> TRY IT:
Where the lines below hold images, skip those and copy every word exactly.

> SOURCE DATA:
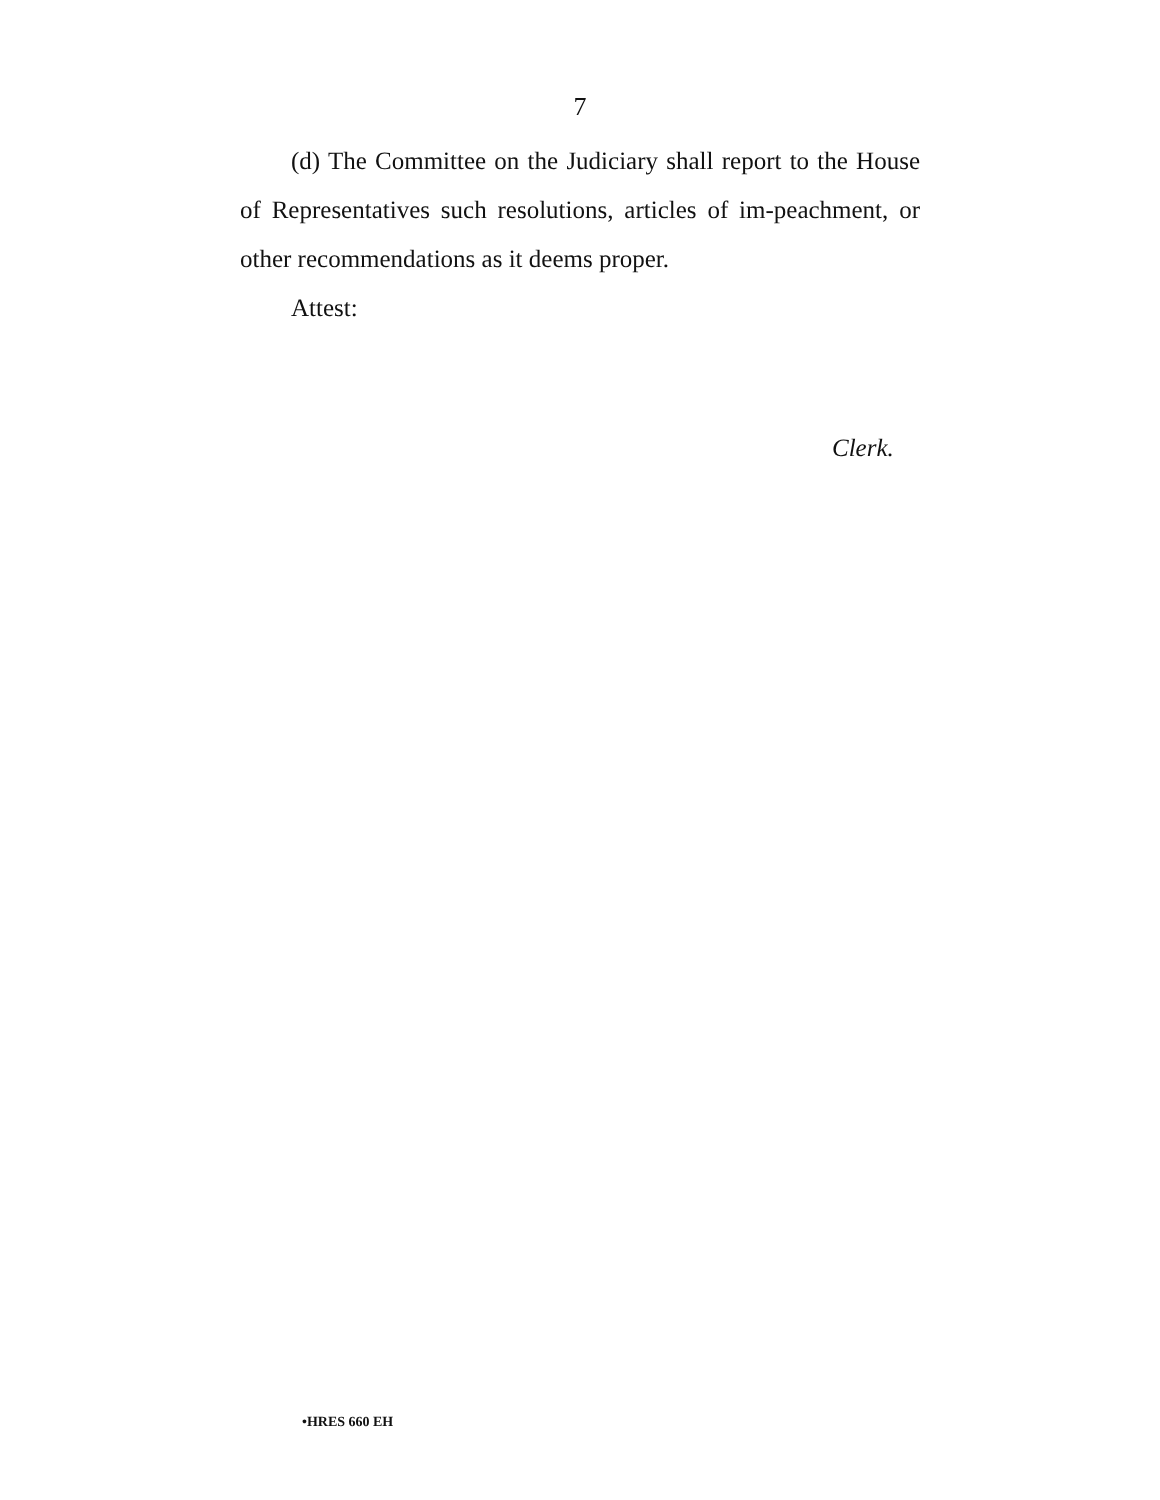7
(d) The Committee on the Judiciary shall report to the House of Representatives such resolutions, articles of im-peachment, or other recommendations as it deems proper.
Attest:
Clerk.
•HRES 660 EH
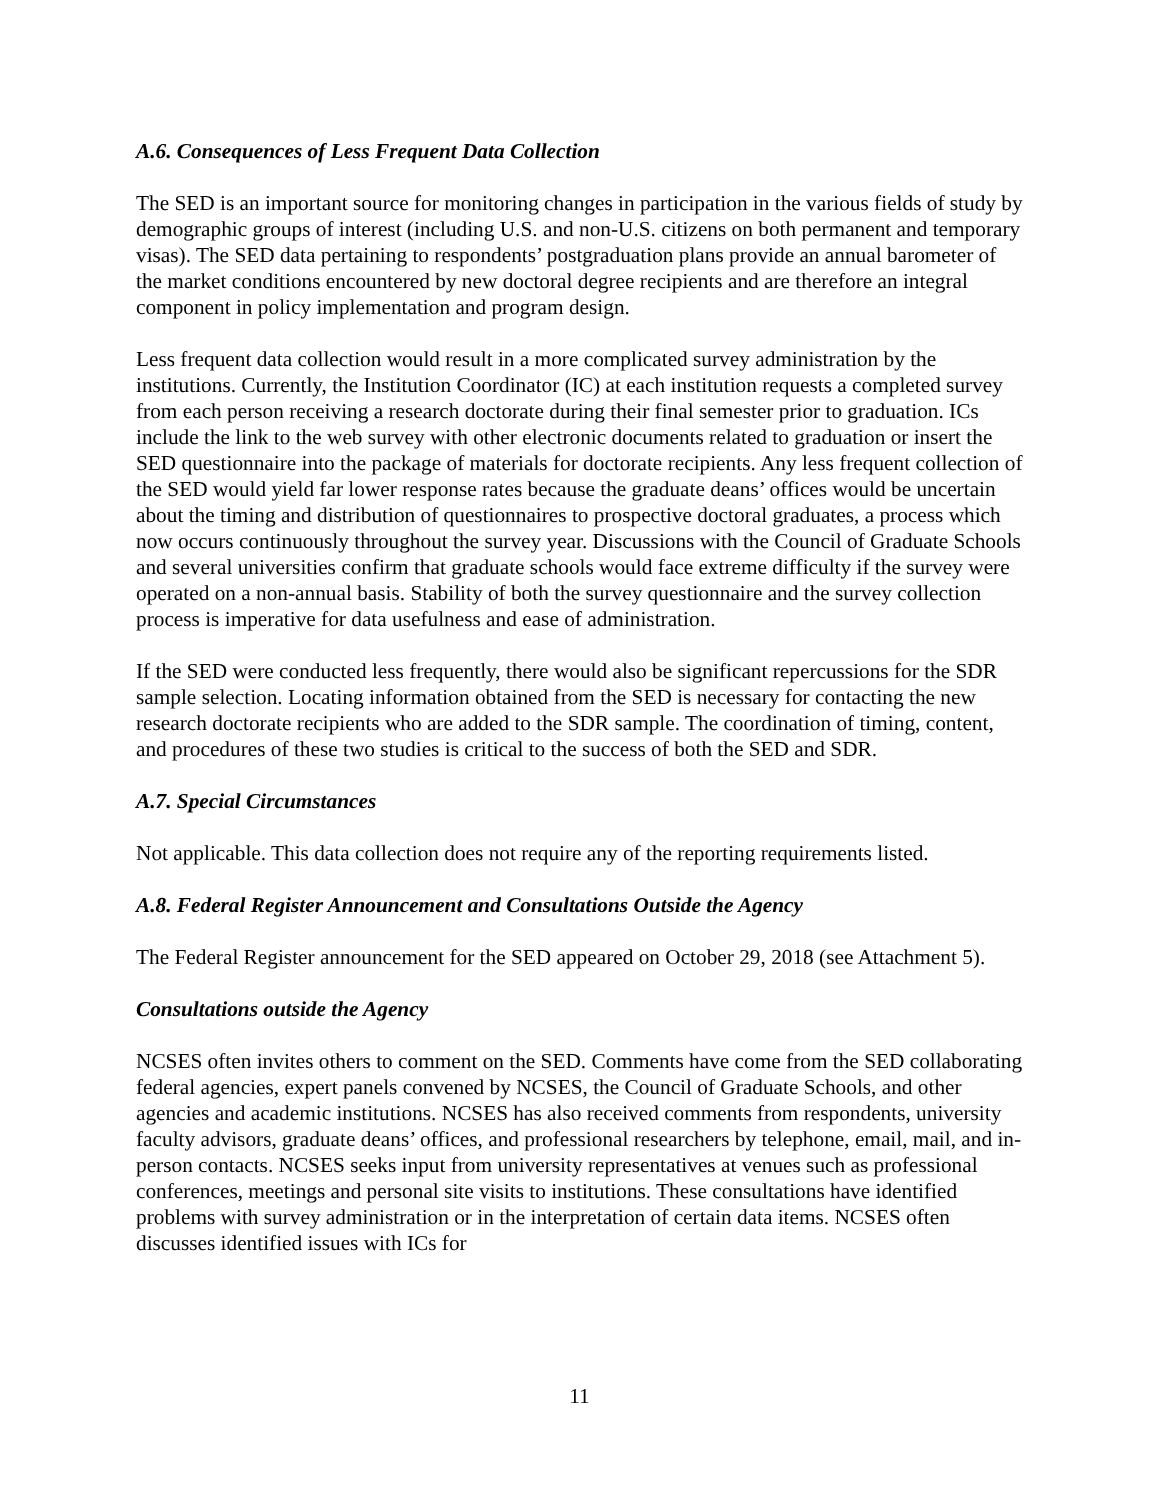A.6. Consequences of Less Frequent Data Collection
The SED is an important source for monitoring changes in participation in the various fields of study by demographic groups of interest (including U.S. and non-U.S. citizens on both permanent and temporary visas). The SED data pertaining to respondents’ postgraduation plans provide an annual barometer of the market conditions encountered by new doctoral degree recipients and are therefore an integral component in policy implementation and program design.
Less frequent data collection would result in a more complicated survey administration by the institutions. Currently, the Institution Coordinator (IC) at each institution requests a completed survey from each person receiving a research doctorate during their final semester prior to graduation. ICs include the link to the web survey with other electronic documents related to graduation or insert the SED questionnaire into the package of materials for doctorate recipients. Any less frequent collection of the SED would yield far lower response rates because the graduate deans’ offices would be uncertain about the timing and distribution of questionnaires to prospective doctoral graduates, a process which now occurs continuously throughout the survey year. Discussions with the Council of Graduate Schools and several universities confirm that graduate schools would face extreme difficulty if the survey were operated on a non-annual basis. Stability of both the survey questionnaire and the survey collection process is imperative for data usefulness and ease of administration.
If the SED were conducted less frequently, there would also be significant repercussions for the SDR sample selection. Locating information obtained from the SED is necessary for contacting the new research doctorate recipients who are added to the SDR sample. The coordination of timing, content, and procedures of these two studies is critical to the success of both the SED and SDR.
A.7. Special Circumstances
Not applicable. This data collection does not require any of the reporting requirements listed.
A.8. Federal Register Announcement and Consultations Outside the Agency
The Federal Register announcement for the SED appeared on October 29, 2018 (see Attachment 5).
Consultations outside the Agency
NCSES often invites others to comment on the SED. Comments have come from the SED collaborating federal agencies, expert panels convened by NCSES, the Council of Graduate Schools, and other agencies and academic institutions. NCSES has also received comments from respondents, university faculty advisors, graduate deans’ offices, and professional researchers by telephone, email, mail, and in-person contacts. NCSES seeks input from university representatives at venues such as professional conferences, meetings and personal site visits to institutions. These consultations have identified problems with survey administration or in the interpretation of certain data items. NCSES often discusses identified issues with ICs for
11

> EXERCISE RESULT:
7
(d) The Committee on the Judiciary shall report to the House of Representatives such resolutions, articles of im-peachment, or other recommendations as it deems proper.
Attest:
Clerk.
•HRES 660 EH
A.6. Consequences of Less Frequent Data Collection
The SED is an important source for monitoring changes in participation in the various fields of study by demographic groups of interest (including U.S. and non-U.S. citizens on both permanent and temporary visas). The SED data pertaining to respondents’ postgraduation plans provide an annual barometer of the market conditions encountered by new doctoral degree recipients and are therefore an integral component in policy implementation and program design.
Less frequent data collection would result in a more complicated survey administration by the institutions. Currently, the Institution Coordinator (IC) at each institution requests a completed survey from each person receiving a research doctorate during their final semester prior to graduation. ICs include the link to the web survey with other electronic documents related to graduation or insert the SED questionnaire into the package of materials for doctorate recipients. Any less frequent collection of the SED would yield far lower response rates because the graduate deans’ offices would be uncertain about the timing and distribution of questionnaires to prospective doctoral graduates, a process which now occurs continuously throughout the survey year. Discussions with the Council of Graduate Schools and several universities confirm that graduate schools would face extreme difficulty if the survey were operated on a non-annual basis. Stability of both the survey questionnaire and the survey collection process is imperative for data usefulness and ease of administration.
If the SED were conducted less frequently, there would also be significant repercussions for the SDR sample selection. Locating information obtained from the SED is necessary for contacting the new research doctorate recipients who are added to the SDR sample. The coordination of timing, content, and procedures of these two studies is critical to the success of both the SED and SDR.
A.7. Special Circumstances
Not applicable. This data collection does not require any of the reporting requirements listed.
A.8. Federal Register Announcement and Consultations Outside the Agency
The Federal Register announcement for the SED appeared on October 29, 2018 (see Attachment 5).
Consultations outside the Agency
NCSES often invites others to comment on the SED. Comments have come from the SED collaborating federal agencies, expert panels convened by NCSES, the Council of Graduate Schools, and other agencies and academic institutions. NCSES has also received comments from respondents, university faculty advisors, graduate deans’ offices, and professional researchers by telephone, email, mail, and in-person contacts. NCSES seeks input from university representatives at venues such as professional conferences, meetings and personal site visits to institutions. These consultations have identified problems with survey administration or in the interpretation of certain data items. NCSES often discusses identified issues with ICs for
11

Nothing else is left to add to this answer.